After a little further conversation she had said: 'Since you are to be my messenger, I must tell you that I have decided to send the hundred pounds asked for, and you will please to deliver them into no hands but his own.' A curious little blush crept over her sobered face--perhaps it was a blush of shame at the conduct of the young man in whom she had of late been suspiciously interested--as she added, 'He will be on the Pont-Neuf at four this afternoon and again at eleven tomorrow. Can you meet him there?'
'Certainly,' De Stancy replied.
She then asked him, rather anxiously, how he could account for Mr. Somerset knowing that he, Captain De Stancy, was about to return to Nice?
De Stancy informed her that he left word at the hotel of his intention to return, which was quite true; moreover, there did not lurk in his mind at the moment of speaking the faintest suspicion that Somerset had seen Dare.
She then tied the bag and handed it to him, leaving him with a serene and impenetrable bearing, which he hoped for his own sake meant an acquired indifference to Somerset and his fortunes. Her sending the architect a sum of money which she could easily spare might be set down to natural generosity towards a man with whom she was artistically co-operating for the improvement of her home.
She came back to him again for a moment. 'Could you possibly get there before four this afternoon?' she asked, and he informed her that he could just do so by leaving almost at once, which he was very willing to do, though by so forestalling his time he would lose the projected morning with her and the rest at the Palazzo Doria.
'I may tell you that I shall not go to the Palazzo Doria either, if it is any consolation to you to know it,' was her reply. 'I shall sit indoors and think of you on your journey.'
The answer admitted of two translations, and conjectures thereon filled the gallant soldier's mind during the greater part of the journey.

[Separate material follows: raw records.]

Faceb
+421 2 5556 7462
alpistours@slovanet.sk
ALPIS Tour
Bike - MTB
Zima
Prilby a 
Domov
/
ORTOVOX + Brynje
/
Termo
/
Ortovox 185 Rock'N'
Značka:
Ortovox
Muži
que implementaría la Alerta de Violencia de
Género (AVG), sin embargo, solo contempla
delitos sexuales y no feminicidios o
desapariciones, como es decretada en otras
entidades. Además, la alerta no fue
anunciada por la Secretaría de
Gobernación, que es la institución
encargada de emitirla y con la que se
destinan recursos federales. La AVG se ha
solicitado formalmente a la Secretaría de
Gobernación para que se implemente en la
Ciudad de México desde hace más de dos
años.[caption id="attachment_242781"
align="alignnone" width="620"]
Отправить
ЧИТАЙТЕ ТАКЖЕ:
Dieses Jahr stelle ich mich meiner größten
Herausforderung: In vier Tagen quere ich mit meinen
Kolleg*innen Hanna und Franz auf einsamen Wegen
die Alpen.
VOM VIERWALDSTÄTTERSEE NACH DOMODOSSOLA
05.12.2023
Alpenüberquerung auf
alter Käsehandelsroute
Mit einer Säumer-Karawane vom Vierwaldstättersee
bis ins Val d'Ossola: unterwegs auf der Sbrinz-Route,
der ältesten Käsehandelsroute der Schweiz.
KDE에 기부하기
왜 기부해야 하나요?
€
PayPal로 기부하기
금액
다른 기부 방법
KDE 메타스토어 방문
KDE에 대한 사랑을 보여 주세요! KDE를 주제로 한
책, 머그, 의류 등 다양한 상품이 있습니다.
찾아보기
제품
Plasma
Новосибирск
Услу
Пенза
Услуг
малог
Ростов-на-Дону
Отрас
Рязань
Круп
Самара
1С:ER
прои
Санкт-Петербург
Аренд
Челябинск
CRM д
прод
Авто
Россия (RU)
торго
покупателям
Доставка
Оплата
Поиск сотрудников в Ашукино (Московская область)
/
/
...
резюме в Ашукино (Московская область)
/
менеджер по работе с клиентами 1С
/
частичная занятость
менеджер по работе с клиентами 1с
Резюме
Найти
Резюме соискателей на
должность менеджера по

He arrived at the hotel they had all stayed at in succession about six hours after Somerset had left it for a little excursion to San Remo and its neighbourhood, as a means of passing a few days till Paula should write again to inquire why he had not come on. De Stancy saw no one he knew, and in obedience to Paula's commands he promptly set off on foot for the Pont-Neuf.
Though opposed to the architect as a lover, De Stancy felt for him as a poor devil in need of money, having had experiences of that sort himself, and he was really anxious that the needful supply entrusted to him should reach Somerset's hands. He was on the bridge five minutes before the hour, and when the clock struck a hand was laid on his shoulder: turning he beheld Dare.